Saturday, April 29, 2006

United 93: Propaganda or feel good movie prelude to the summer Id fueled fluff season?

Everyone has an “I was… the morning of 9/11” story, each and every single New Yorker’s narrative of that day is vital and important. Paul Greengrass’ United 93 is an insider’s diary to the Federal Aviation Administration (FAA). From that perspective it is technical, engaging, revealing, shocking and emotional. To the extent that it depicts the heroic assault of United Flight 93’s passengers against four fundamentalist terrorists, its very questionable and reeks of propaganda, however clever and engaging, propaganda nonetheless.
A catastrophic event like 9/11 can not be dovetailed with an array of conspiracy theories, chief among them the belief that the Bush Administration orchestrated the attacks or armed with the knowledge of pending attacks [as of PDB reports dated August, 2001, when “W” was on vacation] sat back and allowed 3,000 New Yorkers to die to solidify its power structure. Less you forget Bush’s first domestic operation Enduring Freedom, which sought to have Americans buying buying buying; less we not forget the tens of millions of dollars given to Red States to combat terrorism as opposed to the three year NY State battle with the Federal government to get [promised] crucial funding. Many Americans questioned the crash of Flight 93 in a barren Pennsylvania strip mere minutes outside of the metropolitan.

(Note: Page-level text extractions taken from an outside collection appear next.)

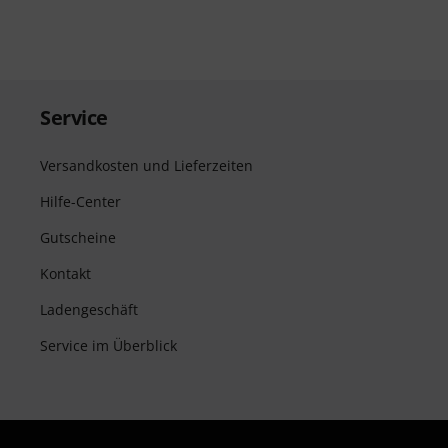
Service
Versandkosten und Lieferzeiten
Hilfe-Center
Gutscheine
Kontakt
Ladengeschäft
Service im Überblick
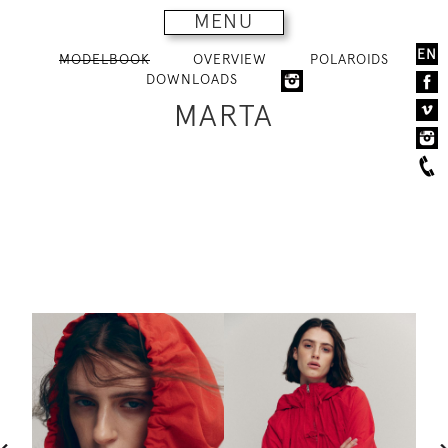
MENU
EN
MODELBOOK
OVERVIEW
POLAROIDS
DOWNLOADS
MARTA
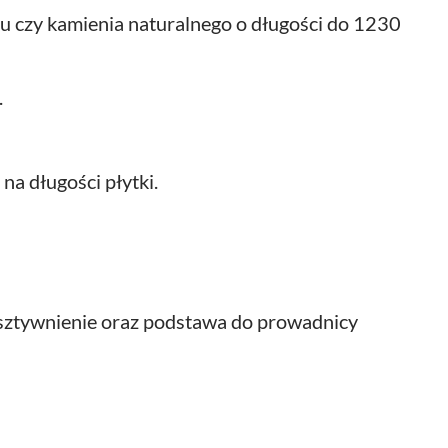
esu czy kamienia naturalnego o długości do 1230
.
a długości płytki.
 usztywnienie oraz podstawa do prowadnicy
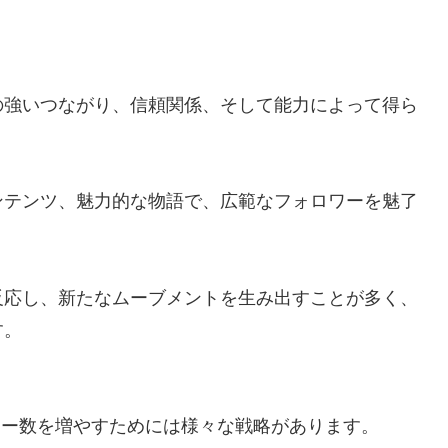
の強いつながり、信頼関係、そして能力によって得ら
ンテンツ、魅力的な物語で、広範なフォロワーを魅了
反応し、新たなムーブメントを生み出すことが多く、
す。
ロワー数を増やすためには様々な戦略があります。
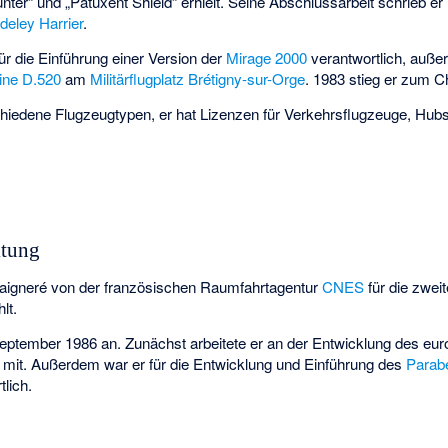
r“ und „Patuxent Shield“ erhielt. Seine Abschlussarbeit schrieb er
deley Harrier
.
ür die Einführung einer Version der
Mirage 2000
verantwortlich, auße
ine D.520
am
Militärflugplatz Brétigny-sur-Orge
. 1983 stieg er zum Ch
chiedene Flugzeugtypen, er hat Lizenzen für Verkehrsflugzeuge, Hub
itung
igneré von der französischen Raumfahrtagentur
CNES
für die zwei
lt.
September 1986 an. Zunächst arbeitete er an der Entwicklung des eu
mit. Außerdem war er für die Entwicklung und Einführung des
Parabe
lich.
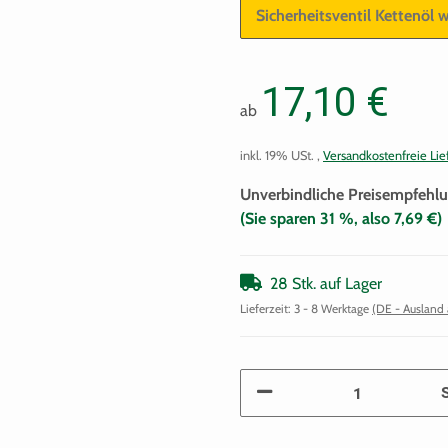
Sicherheitsventil Kettenöl 
17,10 €
ab
inkl. 19% USt. ,
Versandkostenfreie Lie
Unverbindliche Preisempfehlu
(Sie sparen
31 %
, also
7,69 €
)
28 Stk. auf Lager
Lieferzeit:
3 - 8 Werktage
(DE - Ausland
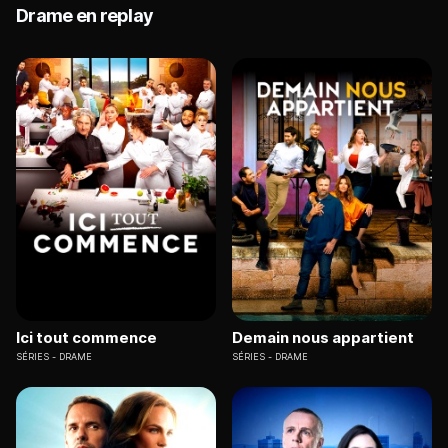
Drame en replay
Ici tout commence
Demain nous appartient
SÉRIES
DRAME
SÉRIES
DRAME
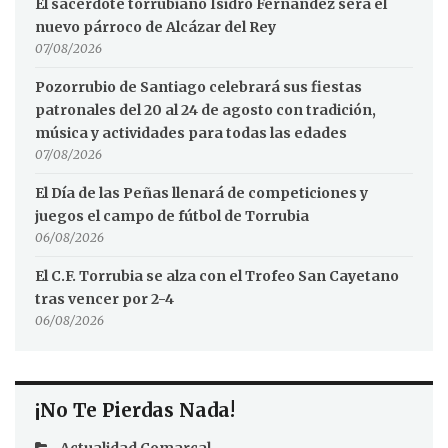
El sacerdote torrubiano Isidro Fernández será el
nuevo párroco de Alcázar del Rey
07/08/2026
Pozorrubio de Santiago celebrará sus fiestas
patronales del 20 al 24 de agosto con tradición,
música y actividades para todas las edades
07/08/2026
El Día de las Peñas llenará de competiciones y
juegos el campo de fútbol de Torrubia
06/08/2026
El C.F. Torrubia se alza con el Trofeo San Cayetano
tras vencer por 2-4
06/08/2026
¡No Te Pierdas Nada!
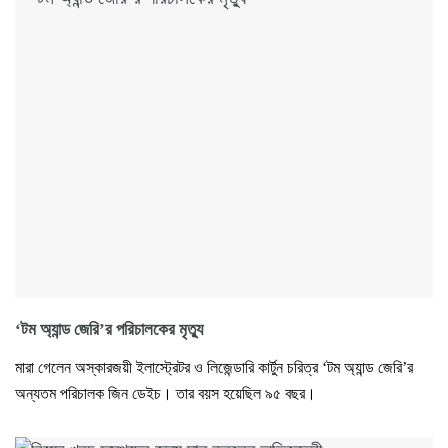
‘টম অ্যান্ড জেরি’র পরিচালকের মৃত্যু
মারা গেলেন অস্কারজয়ী ইলাস্ট্রেটর ও লিজেন্ডারি কার্টুন চরিত্র ‘টম অ্যান্ড জেরি’র
অন্যতম পরিচালক জিন ডেইচ। তার বয়স হয়েছিল ৯৫ বছর।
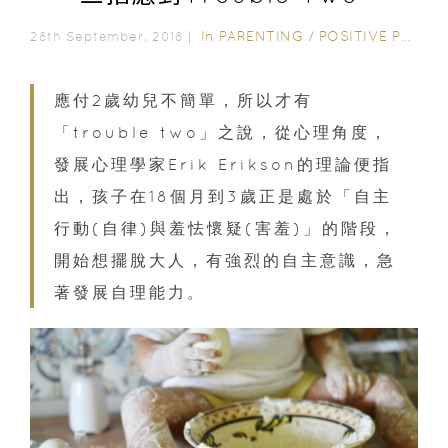
In
PARENTING
/
POSITIVE PARENTING
28th September, 2018｜
應付2歲幼兒不簡單，所以才有
「trouble two」之說，從心理角度，
發展心理學家Erik Erikson的理論便指
出，孩子在18個月到3歲正是處於「自主
行動(自律)與羞怯懷疑(害羞)」的階段，
開始想擺脫大人，有強烈的自主意識，急
著發展自理能力。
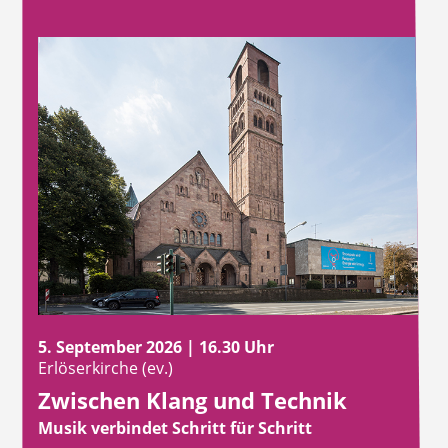
5. September 2026 | 16.30 Uhr
Erlöserkirche (ev.)
Zwischen Klang und Technik
Musik verbindet Schritt für Schritt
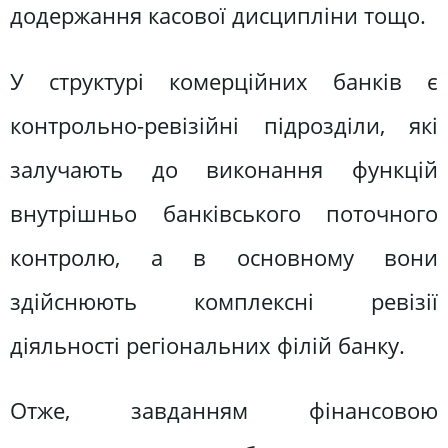
додержання касової дисципліни тощо.
У структурі комерційних банків є
контрольно-ревізійні підрозділи, які
залучають до виконання функцій
внутрішньо банківського поточного
контролю, а в основному вони
здійснюють комплексні ревізії
діяльності регіональних філій банку.
Отже, завданням фінансовою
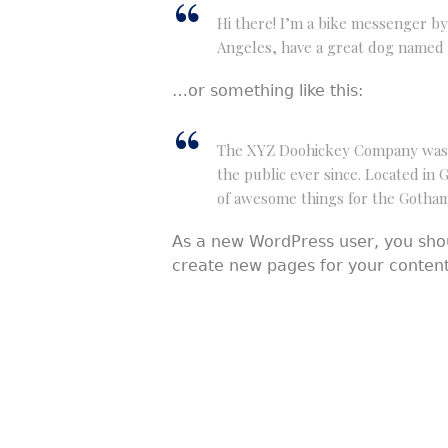
Hi there! I’m a bike messenger by d
Angeles, have a great dog named Ja
…or something like this:
The XYZ Doohickey Company was fo
the public ever since. Located in
of awesome things for the Gotha
As a new WordPress user, you sho
create new pages for your content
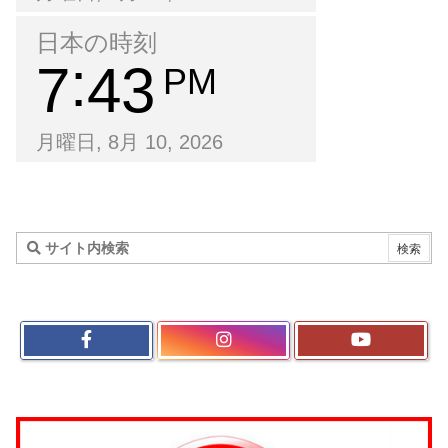
日本の時刻
7
43
PM
月曜日, 8月 10, 2026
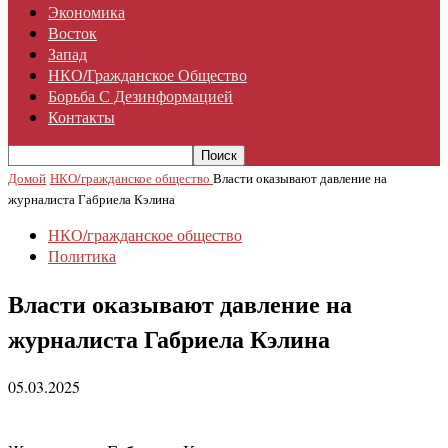
Экономика
Восток
Запад
НКО/гражданское Общество
Борьба С Дезинформацией
Контакты
Домой
НКО/гражданское общество
Власти оказывают давление на
журналиста Габриела Кэлина
НКО/гражданское общество
Политика
Власти оказывают давление на
журналиста Габриела Кэлина
05.03.2025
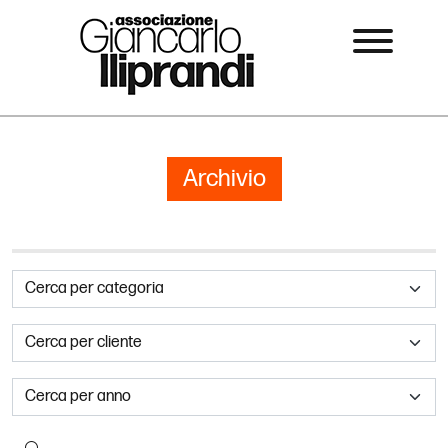
Archivio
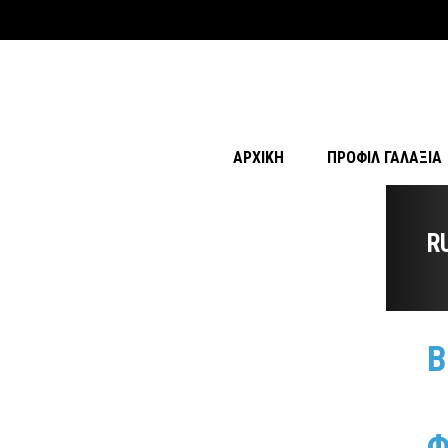
ΑΡΧΙΚΉ
ΠΡΟΦΊΛ ΓΑΛΑΞΊΑ
R
Β
Φ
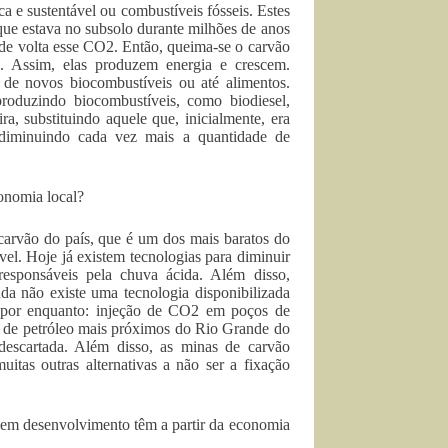
ca e sustentável ou combustíveis fósseis. Estes
que estava no subsolo durante milhões de anos
er de volta esse CO2. Então, queima-se o carvão
. Assim, elas produzem energia e crescem.
 de novos biocombustíveis ou até alimentos.
oduzindo biocombustíveis, como biodiesel,
a, substituindo aquele que, inicialmente, era
diminuindo cada vez mais a quantidade de
onomia local?
carvão do país, que é um dos mais baratos do
ável. Hoje já existem tecnologias para diminuir
esponsáveis pela chuva ácida. Além disso,
a não existe uma tecnologia disponibilizada
s por enquanto: injeção de CO2 em poços de
os de petróleo mais próximos do Rio Grande do
 descartada. Além disso, as minas de carvão
uitas outras alternativas a não ser a fixação
s em desenvolvimento têm a partir da economia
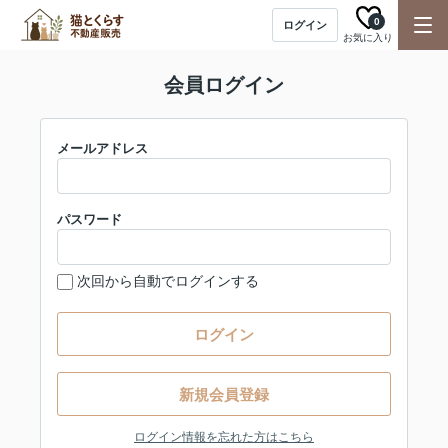
0
ログイン
お気に入り
会員ログイン
メールアドレス
パスワード
次回から自動でログインする
ログイン
新規会員登録
ログイン情報を忘れた方はこちら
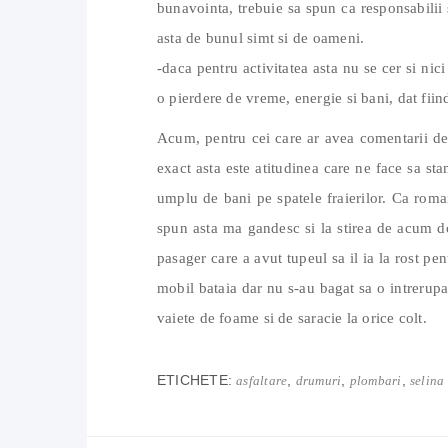
bunavointa, trebuie sa spun ca responsabilii s
asta de bunul simt si de oameni.
-daca pentru activitatea asta nu se cer si nic
o pierdere de vreme, energie si bani, dat fiin
Acum, pentru cei care ar avea comentarii de 
exact asta este atitudinea care ne face sa s
umplu de bani pe spatele fraierilor. Ca roma
spun asta ma gandesc si la stirea de acum do
pasager care a avut tupeul sa il ia la rost pen
mobil bataia dar nu s-au bagat sa o intrerupa
vaiete de foame si de saracie la orice colt.
ETICHETE:
,
,
,
asfaltare
drumuri
plombari
selina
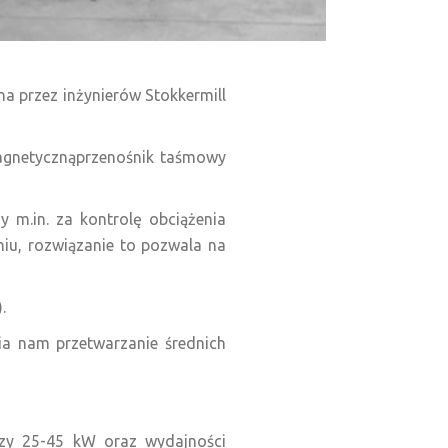
na przez inżynierów Stokkermill
agnetycznąprzenośnik taśmowy
y m.in. za kontrolę obciążenia
niu, rozwiązanie to pozwala na
.
wia nam przetwarzanie średnich
ędzy 25-45 kW oraz wydajności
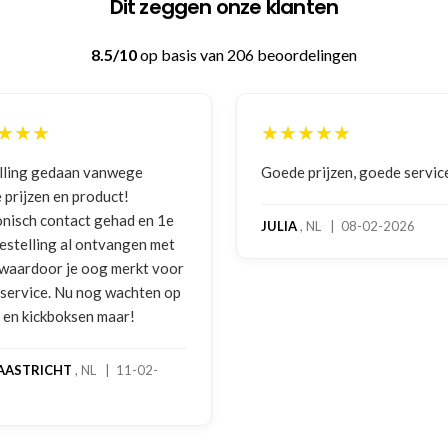
Dit zeggen onze klanten
8.5/10
op basis van 206 beoordelingen
★
★★★★★
 gedaan vanwege
Goede prijzen, goede service
zen en product!
h contact gehad en 1e
JULIA
, NL | 08-02-2026
lling al ontvangen met
rdoor je oog merkt voor
ice. Nu nog wachten op
kickboksen maar!
RICHT
, NL | 11-02-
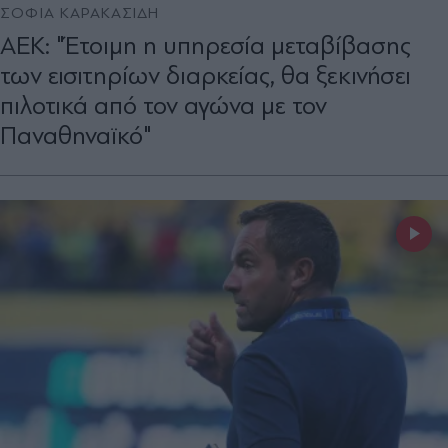
ΣΟΦΙΑ ΚΑΡΑΚΑΣΙΔΗ
ΑΕΚ: "Έτοιμη η υπηρεσία μεταβίβασης
των εισιτηρίων διαρκείας, θα ξεκινήσει
πιλοτικά από τον αγώνα με τον
Παναθηναϊκό"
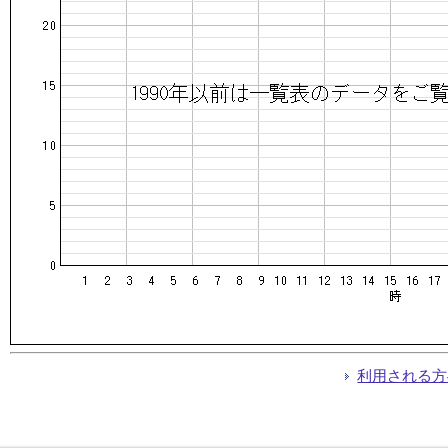
利用される方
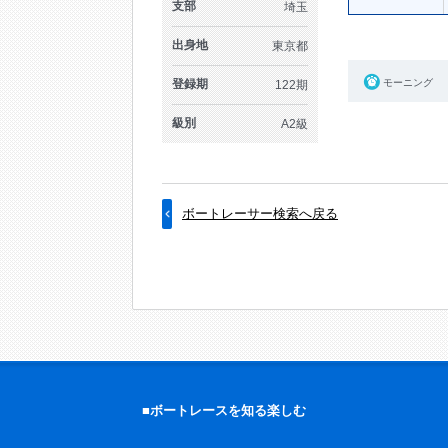
支部
埼玉
出身地
東京都
登録期
モーニング
122期
級別
A2級
ボートレーサー検索へ戻る
■ボートレースを知る楽しむ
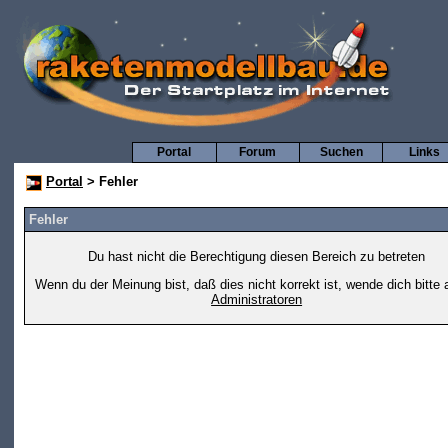
Portal
Forum
Suchen
Links
Portal
> Fehler
Fehler
Du hast nicht die Berechtigung diesen Bereich zu betreten
Wenn du der Meinung bist, daß dies nicht korrekt ist, wende dich bitte 
Administratoren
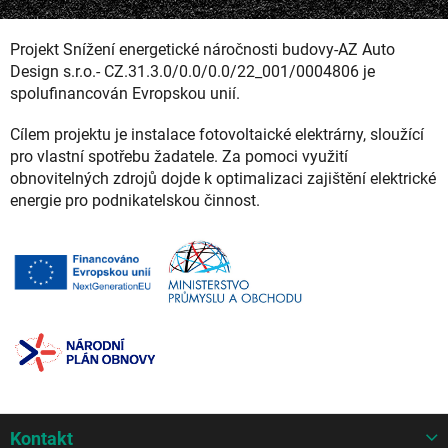
Projekt Snížení energetické náročnosti budovy-AZ Auto
Design s.r.o.- CZ.31.3.0/0.0/0.0/22_001/0004806 je
spolufinancován Evropskou unií.
Cílem projektu je instalace fotovoltaické elektrárny, sloužící
pro vlastní spotřebu žadatele. Za pomoci využití
obnovitelných zdrojů dojde k optimalizaci zajištění elektrické
energie pro podnikatelskou činnost.
Z
Kontakt
á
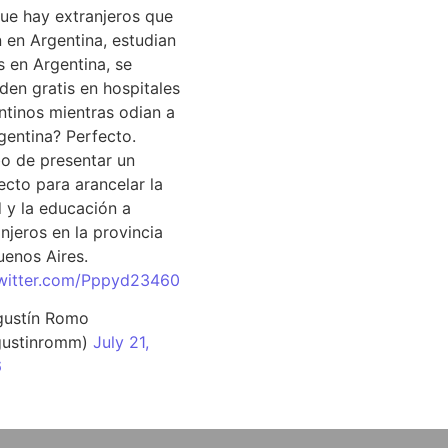
que hay extranjeros que
n en Argentina, estudian
s en Argentina, se
den gratis en hospitales
ntinos mientras odian a
rgentina? Perfecto.
o de presentar un
ecto para arancelar la
d y la educación a
njeros en la provincia
uenos Aires.
twitter.com/Pppyd23460
ustín Romo
ustinromm)
July 21,
6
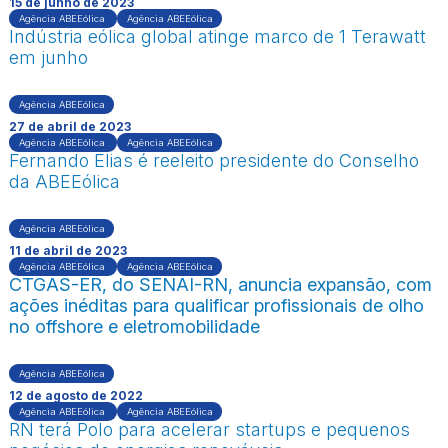
15 de junho de 2023
Agência ABEEólica
Agência ABEEólica
Indústria eólica global atinge marco de 1 Terawatt
em junho
Agência ABEEólica
27 de abril de 2023
Agência ABEEólica
Agência ABEEólica
Fernando Elias é reeleito presidente do Conselho
da ABEEólica
Agência ABEEólica
11 de abril de 2023
Agência ABEEólica
Agência ABEEólica
CTGAS-ER, do SENAI-RN, anuncia expansão, com
ações inéditas para qualificar profissionais de olho
no offshore e eletromobilidade
Agência ABEEólica
12 de agosto de 2022
Agência ABEEólica
Agência ABEEólica
RN terá Polo para acelerar startups e pequenos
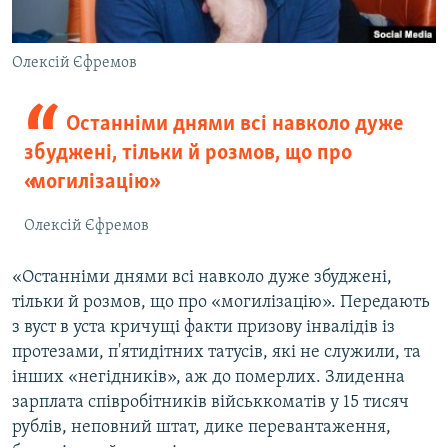
Олексій Єфремов
Останніми днями всі навколо дуже
збуджені, тільки й розмов, що про
«могилізацію»
Олексій Єфремов
«Останніми днями всі навколо дуже збуджені,
тільки й розмов, що про «могилізацію». Передають
з вуст в уста кричущі факти призову інвалідів із
протезами, п'ятидітних татусів, які не служили, та
інших «негідників», аж до померлих. Злиденна
зарплата співробітників військкоматів у 15 тисяч
рублів, неповний штат, дике перевантаження,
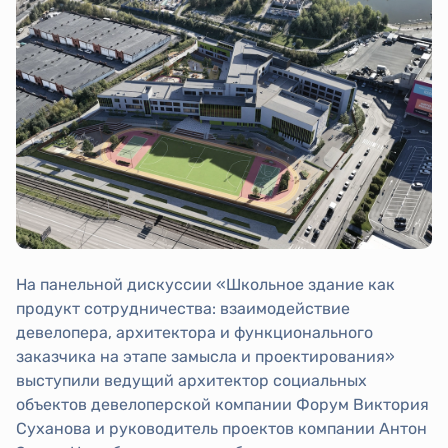
На панельной дискуссии «Школьное здание как
продукт сотрудничества: взаимодействие
девелопера, архитектора и функционального
заказчика на этапе замысла и проектирования»
выступили ведущий архитектор социальных
объектов девелоперской компании Форум Виктория
Суханова и руководитель проектов компании Антон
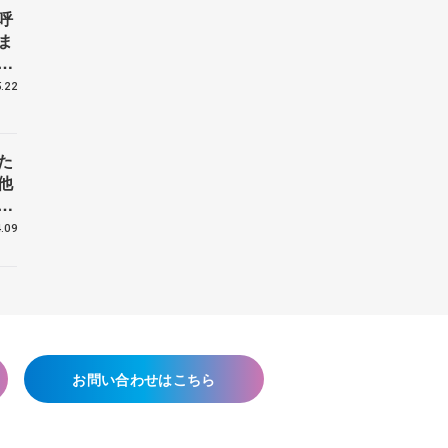
呼
ま
戦
.22
た
他
花
.09
お問い合わせはこちら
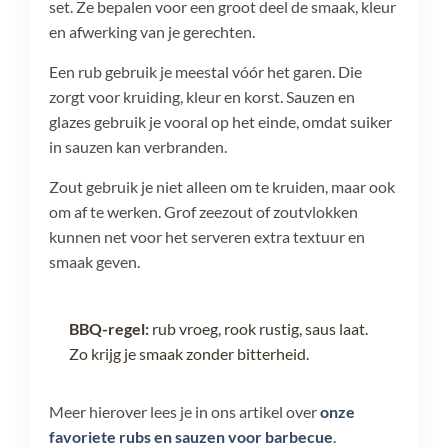
set. Ze bepalen voor een groot deel de smaak, kleur
en afwerking van je gerechten.
Een rub gebruik je meestal vóór het garen. Die
zorgt voor kruiding, kleur en korst. Sauzen en
glazes gebruik je vooral op het einde, omdat suiker
in sauzen kan verbranden.
Zout gebruik je niet alleen om te kruiden, maar ook
om af te werken. Grof zeezout of zoutvlokken
kunnen net voor het serveren extra textuur en
smaak geven.
BBQ-regel:
rub vroeg, rook rustig, saus laat.
Zo krijg je smaak zonder bitterheid.
Meer hierover lees je in ons artikel over
onze
favoriete rubs en sauzen voor barbecue
.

Collateral damage on the part of the US military to avoid further structural damage, possible! Would the American public forgive the harsh [perhaps necessary] destruction of a commercial airplane by Air Force F-17s, probably NOT! Could the story of the brave heroic fight to gain the cockpit to Flight 93 ending in the crash been constructed to ameliorize the American public…. Uh conceivable!

Doubt my cynicism, see the agitprop for yourself!